Beverley Lumpkin: Halls of Justice

ByABC News
June 1, 2001, 12:26 PM

W A S H I N G T O N, June 1 -- As it grows ever more likely that U.S. District Judge Richard Matsch will grant some form of stay to Timothy McVeigh, it's increasingly likely that Juan Raul Garza will end up with the dubious distinction of being the subject of the first federal execution in 38 years.

Garza was convicted and sentenced to death in 1993 under the federal kingpin statute for three murders committed as part of a drug-trafficking organization.

There had been some indications that one reason McVeigh dropped his appeals last year was to achieve the notoriety of being No.1.

Now he's apparently decided he'd rather crusade against the incompetence and alleged corruption of the FBI; his attorneys say he nobly has decided the most important thing in his life is to bring integrity to the criminal justice system. (And by the way did you notice this was the first time McVeigh ever cited any concern for the victims? His attorney Rob Nigh said he regrets that any stay might cause them "further pain." Previously McVeigh had dismissed them as the "'woe is me' crowd" or "collateral damage.")
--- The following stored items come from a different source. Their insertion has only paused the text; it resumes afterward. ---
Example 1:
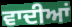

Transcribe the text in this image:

ਵਾਦੀਆਂ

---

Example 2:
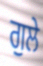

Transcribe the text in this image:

ਗੁਲੇ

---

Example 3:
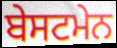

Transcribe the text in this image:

ਬੇਸਟਮੇਨ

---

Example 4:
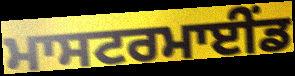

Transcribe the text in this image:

ਮਾਸਟਰਮਾਈੰਡ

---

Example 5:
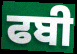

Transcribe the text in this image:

ਫਬੀ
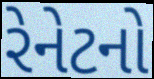
રેનેટનો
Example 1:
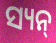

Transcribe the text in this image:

ସ୍ୟନ୍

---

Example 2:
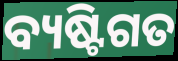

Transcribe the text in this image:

ବ୍ୟଷ୍ଟିଗତ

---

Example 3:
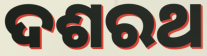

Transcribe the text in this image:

ଦଶରଥ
As the spotlight inevitably shifts to Garza, now set to die June 19, it raises some sticky questions for Attorney General John Ashcroft and the administration that McVeigh's execution would not.

You may recall that President Clinton granted Garza a six-month reprieve last December at a time when Justice had released disturbing statistics about apparent racial and geographic disparities in the imposition of the federal death penalty. (To sum up, 70 percent of federal death defendants are minorities, and less than one-third of the states are responsible for over half the federal death cases.)
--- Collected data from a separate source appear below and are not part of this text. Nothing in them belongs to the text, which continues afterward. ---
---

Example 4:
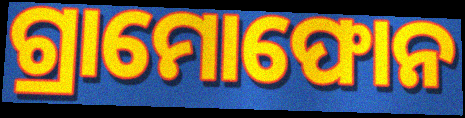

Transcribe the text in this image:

ଗ୍ରାମୋଫୋନ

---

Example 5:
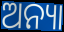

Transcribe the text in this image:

ଅନ୍ୟା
McVeigh's case does not implicate those questions at all, but with Garza a Hispanic sentenced to death in Texas they must be faced.

Clinton said he granted the reprieve because "the examination of possible racial and regional bias should be completed before the United States goes forward with an execution in a case that may implicate the very questions raised by the Justice Department's continuing study."

But there are very real questions whether any study of these questions has occurred or is planned.